Find the solution in R :
I think you can see from the second equation that
$\displaystyle y = 4 - x$.
Substitute into the first equation:
$\displaystyle x^3 + (4 - x)^3 = 28$
$\displaystyle x^3 + 64 - 48x + 12x^2 - x^3 = 28$
$\displaystyle 12x^2 - 48x + 36 = 0$
$\displaystyle x^2 - 4x + 3 = 0$
$\displaystyle (x - 1)(x - 3) = 0$
$\displaystyle x = 1$ or $\displaystyle x = 3$.
Hello, dapore!
Here is another approach.
It's no shorter, but it's rather "cute".
Find the solution in R: .$\displaystyle \begin{array}{cccc}x^3 + y^3 &=& 28 & [1] \\ x + y &=& 4 & [2] \end{array}$
$\displaystyle \text{Cube [2]: }\;(x+y)^3 \:=\:4^3 \quad\Rightarrow\quad x^3 + 3x^2y + 3xy^2 + y^3 \:=\:64$
$\displaystyle \text{and we have: }\;\underbrace{x^3 + y^3}_{\text{This is 28}} + 3xy\underbrace{(x+y)}_{\text{This is 4}} \:=\:64 \quad\Rightarrow\quad 28 + 3xy(4) \:=\:64$
. . . . . . . . . $\displaystyle 12xy \:=\:36 \quad\Rightarrow\quad y \:=\:\tfrac{3}{x}\;\;[3]$
Substitute into [2]: .$\displaystyle x + \tfrac{3}{x} \:=\:4 \quad\Rightarrow\quad x^2 - 4x + 3 \:=\:0$
. . . . . . $\displaystyle (x-1)(x-3) \:=\:0 \quad\Rightarrow\quad x \:=\:1,\:3$
Substitute into [3]: .$\displaystyle y \:=\:3,\:1$
Solutions: .$\displaystyle (x,y) \:=\1,3),\3,1)$
$\displaystyle x^{3}+y^{3}=(x+y)\left( (x+y)^{2}-3xy \right)=4(16-3xy)=28,$ thus $\displaystyle xy=3.$ (1)

Data:
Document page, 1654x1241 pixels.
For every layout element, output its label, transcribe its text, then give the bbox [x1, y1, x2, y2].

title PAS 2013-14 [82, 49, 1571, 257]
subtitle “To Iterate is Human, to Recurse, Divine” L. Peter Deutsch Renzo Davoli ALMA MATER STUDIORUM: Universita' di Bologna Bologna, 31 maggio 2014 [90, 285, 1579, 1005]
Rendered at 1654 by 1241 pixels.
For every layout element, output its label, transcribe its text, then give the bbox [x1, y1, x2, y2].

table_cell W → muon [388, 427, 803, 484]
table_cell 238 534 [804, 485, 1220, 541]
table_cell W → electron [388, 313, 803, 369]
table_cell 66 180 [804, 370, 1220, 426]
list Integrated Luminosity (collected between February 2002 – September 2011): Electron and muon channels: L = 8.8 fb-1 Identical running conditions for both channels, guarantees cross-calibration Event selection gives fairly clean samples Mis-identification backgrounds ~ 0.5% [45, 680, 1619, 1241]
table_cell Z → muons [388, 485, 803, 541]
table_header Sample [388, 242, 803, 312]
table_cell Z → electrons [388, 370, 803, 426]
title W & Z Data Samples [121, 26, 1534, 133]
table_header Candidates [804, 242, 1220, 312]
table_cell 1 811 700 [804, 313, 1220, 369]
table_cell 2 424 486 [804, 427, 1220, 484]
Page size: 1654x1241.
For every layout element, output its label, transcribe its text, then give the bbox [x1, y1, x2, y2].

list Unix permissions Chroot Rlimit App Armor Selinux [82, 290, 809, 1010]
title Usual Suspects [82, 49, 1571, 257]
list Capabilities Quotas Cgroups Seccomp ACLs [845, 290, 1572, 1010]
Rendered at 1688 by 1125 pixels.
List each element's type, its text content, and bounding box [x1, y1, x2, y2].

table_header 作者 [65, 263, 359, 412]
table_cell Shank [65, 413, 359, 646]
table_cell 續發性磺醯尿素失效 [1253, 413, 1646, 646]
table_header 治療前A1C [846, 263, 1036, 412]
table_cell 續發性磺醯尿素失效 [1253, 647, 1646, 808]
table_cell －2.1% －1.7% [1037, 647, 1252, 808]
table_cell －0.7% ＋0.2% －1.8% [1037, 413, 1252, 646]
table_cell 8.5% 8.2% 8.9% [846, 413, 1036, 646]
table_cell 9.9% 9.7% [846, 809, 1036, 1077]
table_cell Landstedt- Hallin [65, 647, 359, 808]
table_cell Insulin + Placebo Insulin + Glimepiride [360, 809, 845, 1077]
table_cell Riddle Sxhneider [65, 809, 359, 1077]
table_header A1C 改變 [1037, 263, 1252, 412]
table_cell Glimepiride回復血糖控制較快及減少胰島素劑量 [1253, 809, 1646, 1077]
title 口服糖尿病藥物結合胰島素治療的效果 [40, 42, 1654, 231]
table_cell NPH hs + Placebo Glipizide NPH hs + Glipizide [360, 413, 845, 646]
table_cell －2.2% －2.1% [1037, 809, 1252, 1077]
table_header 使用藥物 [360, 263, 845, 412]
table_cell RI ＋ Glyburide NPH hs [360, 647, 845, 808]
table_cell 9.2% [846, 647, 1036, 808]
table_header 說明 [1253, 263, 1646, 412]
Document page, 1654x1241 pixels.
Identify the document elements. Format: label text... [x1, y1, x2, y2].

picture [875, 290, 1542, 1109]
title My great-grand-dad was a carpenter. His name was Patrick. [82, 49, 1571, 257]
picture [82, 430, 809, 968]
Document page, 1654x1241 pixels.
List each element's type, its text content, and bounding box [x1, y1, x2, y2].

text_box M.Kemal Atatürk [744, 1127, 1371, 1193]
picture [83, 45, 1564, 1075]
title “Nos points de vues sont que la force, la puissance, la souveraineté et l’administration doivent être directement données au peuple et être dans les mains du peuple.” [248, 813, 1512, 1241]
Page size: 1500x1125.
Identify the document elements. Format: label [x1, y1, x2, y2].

Requirement 1:
List every phrase in the forum thread that tells the reader to substitute or to cube something.
Requirement 2:
Please print a passage from the forum thread word for word. Begin at the words that have "Find the solution in R: .$\displaystyle", and stop after "thus $\displaystyle xy=3.$ (1)".

Worked answer 1:
- Substitute into the first equation
- Cube [2]
- Substitute into [2]
- Substitute into [3]

Worked answer 2:
Find the solution in R: .$\displaystyle \begin{array}{cccc}x^3 + y^3 &=& 28 & [1] \\ x + y &=& 4 & [2] \end{array}$
$\displaystyle \text{Cube [2]: }\;(x+y)^3 \:=\:4^3 \quad\Rightarrow\quad x^3 + 3x^2y + 3xy^2 + y^3 \:=\:64$
$\displaystyle \text{and we have: }\;\underbrace{x^3 + y^3}_{\text{This is 28}} + 3xy\underbrace{(x+y)}_{\text{This is 4}} \:=\:64 \quad\Rightarrow\quad 28 + 3xy(4) \:=\:64$
. . . . . . . . . $\displaystyle 12xy \:=\:36 \quad\Rightarrow\quad y \:=\:\tfrac{3}{x}\;\;[3]$
Substitute into [2]: .$\displaystyle x + \tfrac{3}{x} \:=\:4 \quad\Rightarrow\quad x^2 - 4x + 3 \:=\:0$
. . . . . . $\displaystyle (x-1)(x-3) \:=\:0 \quad\Rightarrow\quad x \:=\:1,\:3$
Substitute into [3]: .$\displaystyle y \:=\:3,\:1$
Solutions: .$\displaystyle (x,y) \:=\1,3),\3,1)$
$\displaystyle x^{3}+y^{3}=(x+y)\left( (x+y)^{2}-3xy \right)=4(16-3xy)=28,$ thus $\displaystyle xy=3.$ (1)